Similar questions could be raised when dealing with people with the gene that gives them low levels of the enzyme monoamine oxidase A (MAO-A). There is evidence to suggest that low-levels of MAO-A, coupled with a rough childhood, greatly increase an individual"s chances of being involved in certain kinds of violent behaviour.

"So what do we do with that if it turns out to be true? Do we use it as an excuse – do we say that they are less responsible than the rest of us and somehow mitigate their sentences?"

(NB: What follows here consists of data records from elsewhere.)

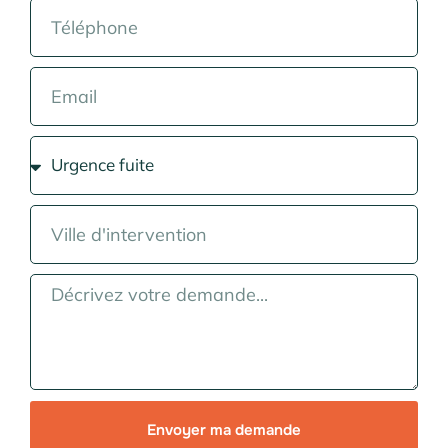
Envoyer ma demande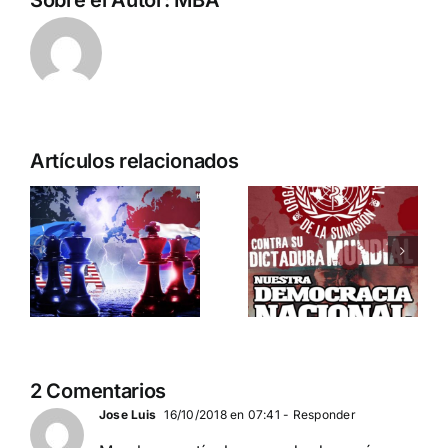
Sobre el Autor:
MBA
Artículos relacionados
¿Quién o
ETA
la
quiénes
política.
son el
10 años del falso sin de
enemigo?
ETA militar.
CARTAS A DN
2 Comentarios
Jose Luis
16/10/2018 en 07:41
- Responder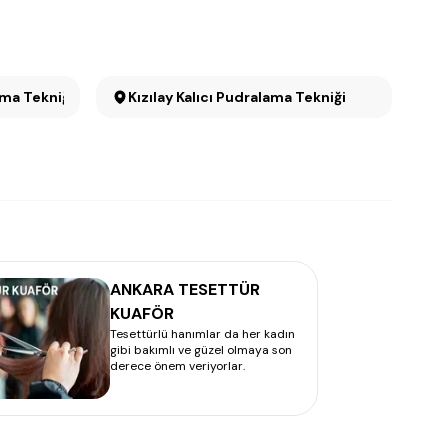
ama Tekniği
Kızılay Kalıcı Pudralama Tekniği
ANKARA TESETTÜR
KUAFÖR
Tesettürlü hanımlar da her kadın
gibi bakımlı ve güzel olmaya son
derece önem veriyorlar.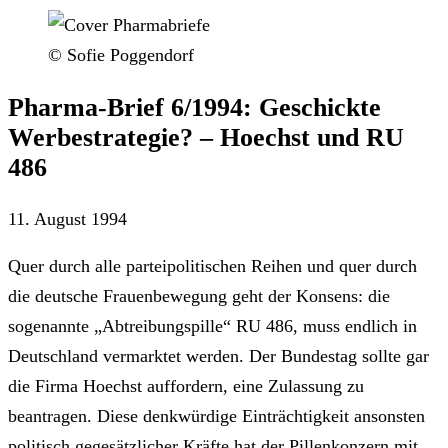
© Sofie Poggendorf
Pharma-Brief 6/1994: Geschickte
Werbestrategie? – Hoechst und RU
486
11. August 1994
Quer durch alle parteipolitischen Reihen und quer durch
die deutsche Frauenbewegung geht der Konsens: die
sogenannte „Abtreibungspille“ RU 486, muss endlich in
Deutschland vermarktet werden. Der Bundestag sollte gar
die Firma Hoechst auffordern, eine Zulassung zu
beantragen. Diese denkwürdige Einträchtigkeit ansonsten
politisch gegesätzlicher Kräfte hat der Pillenkonzern mit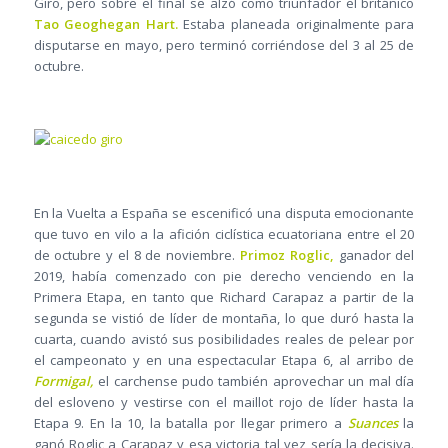
Giro, pero sobre el final se alzó como triunfador el británico
Tao Geoghegan Hart.
Estaba planeada originalmente para
disputarse en mayo, pero terminó corriéndose del 3 al 25 de
octubre.
En la Vuelta a España se escenificó una disputa emocionante
que tuvo en vilo a la afición ciclística ecuatoriana entre el 20
de octubre y el 8 de noviembre.
Primoz Roglic,
ganador del
2019, había comenzado con pie derecho venciendo en la
Primera Etapa, en tanto que Richard Carapaz a partir de la
segunda se vistió de líder de montaña, lo que duró hasta la
cuarta, cuando avistó sus posibilidades reales de pelear por
el campeonato y en una espectacular Etapa 6, al arribo de
Formigal,
el carchense pudo también aprovechar un mal día
del esloveno y vestirse con el maillot rojo de líder hasta la
Etapa 9. En la 10, la batalla por llegar primero a
Suances
la
ganó Roglic a Carapaz y esa victoria tal vez sería la decisiva.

Gavaghan says there have been two cases in Italy where people who were charged with murder had their sentences reduced, partly due to evidence that they had this low-level MAO-A variant.

"It hasn"t happened in New Zealand, but it is only a matter of time before some enterprising lawyer decides to give it a try." The most likely place it would fit would be sentencing, allowing a judge to have discretion to take that onboard, he says.

With all the rapid advancement in their field, neuroscientists are also saying they can predict, much more objectively and accurately, how a person might behave.

"There is much more of a push towards a 'pre-crime society" – can we get out in front and prevent some of these things from happening?" says Gavaghan.

It is an approach advocated by The Anatomy of Violence author Adrian Raine who has suggested giving all males a brain scan at the age of 18 and, if they show any markers of concern, they could be locked up indefinitely. But Gavaghan says it is a concept that makes lawyers uneasy.

"We"re not talking about punishing people for what they"ve done, we"re talking about treating them on the basis of what we think they might do," he says.

"If we stop it happening in the first place, that"s great, but the obvious danger is how would it feel to be locked up for something you"ve never done and believe in your heart of hearts you would never do?"